Elle a souligné qu’elle était « très fière du bilan de (son) gouvernement en matière de droits de l’homme et de développement ».

Hasina a fui vers l’Inde le 5 août de l’année dernière, au plus fort d’un soulèvement massif contre son gouvernement, qui a entraîné la mort de plus de 1 400 personnes.

​​​​​​​Plus tard, le gouvernement intérimaire a porté cinq accusations, dont celles de crimes contre l’humanité, contre Hasina et ses collaborateurs.

Le soulèvement massif mené par les étudiants l’année dernière a renversé le gouvernement de la Ligue Awami de Hasina, qui dirigeait la nation sud-asiatique depuis plus de 15 ans.

(Abdul Goni – Agence Anadolu)

Dhaka exhorte New Delhi à remettre Hasina et Kamal

Le ministère des Affaires étrangères du Bangladesh a exhorté lundi l’Inde à renvoyer Hasina et Kamal dans leur pays d’origine.

« Ce serait un acte grave de comportement inamical et une parodie de justice de la part de tout autre pays que d’accorder l’asile à ces personnes reconnues coupables de crimes contre l’humanité », a déclaré le ministère dans un communiqué suite au verdict du tribunal.

« Il s’agit également d’une obligation pour l’Inde en vertu du traité d’extradition existant entre les deux pays », ajoute le texte.

Dans le même temps, le ministère indien des Affaires étrangères a déclaré dans un communiqué qu’il avait « pris note du verdict » prononcé contre Hasina.
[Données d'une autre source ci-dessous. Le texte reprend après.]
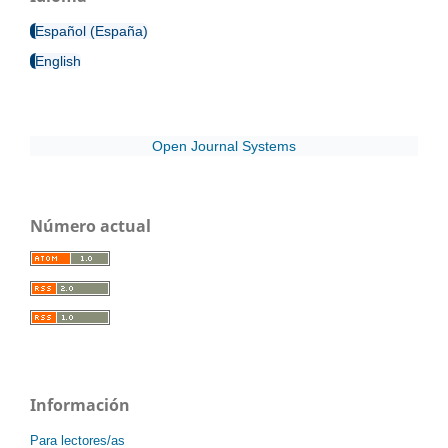
Español (España)
English
Open Journal Systems
Número actual
Información
Para lectores/as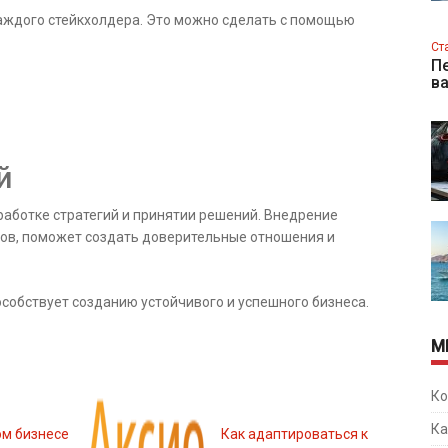
аждого стейкхолдера. Это можно сделать с помощью
Ст
Пе
в
й
аботке стратегий и принятии решений. Внедрение
ров, поможет создать доверительные отношения и
особствует созданию устойчивого и успешного бизнеса.
М
Ко
Ка
ом бизнесе
Как адаптироваться к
« En tant que voisin proche, l’Inde reste attachée aux meilleurs intérêts du peuple du Bangladesh, notamment en matière de paix, de démocratie, d’inclusion et de stabilité dans ce pays. Nous nous engagerons toujours de manière constructive avec toutes les parties prenantes à cette fin », ajoute-t-il.

Par ailleurs, le Parti nationaliste du Bangladesh (BNP) et le Jamaat-e-Islami du Bangladesh ont salué la condamnation à mort de Hasina.

« La justice a été établie. Ce verdict est une étape importante. Bien que cette sentence ne soit pas suffisante compte tenu des crimes (de Cheikh Hasina), ce verdict sera un exemple pour qu’aucun gouvernement ne puisse devenir fasciste à l’avenir », a déclaré Salahuddin Ahmed, membre du comité permanent du BNP, aux journalistes à Dacca.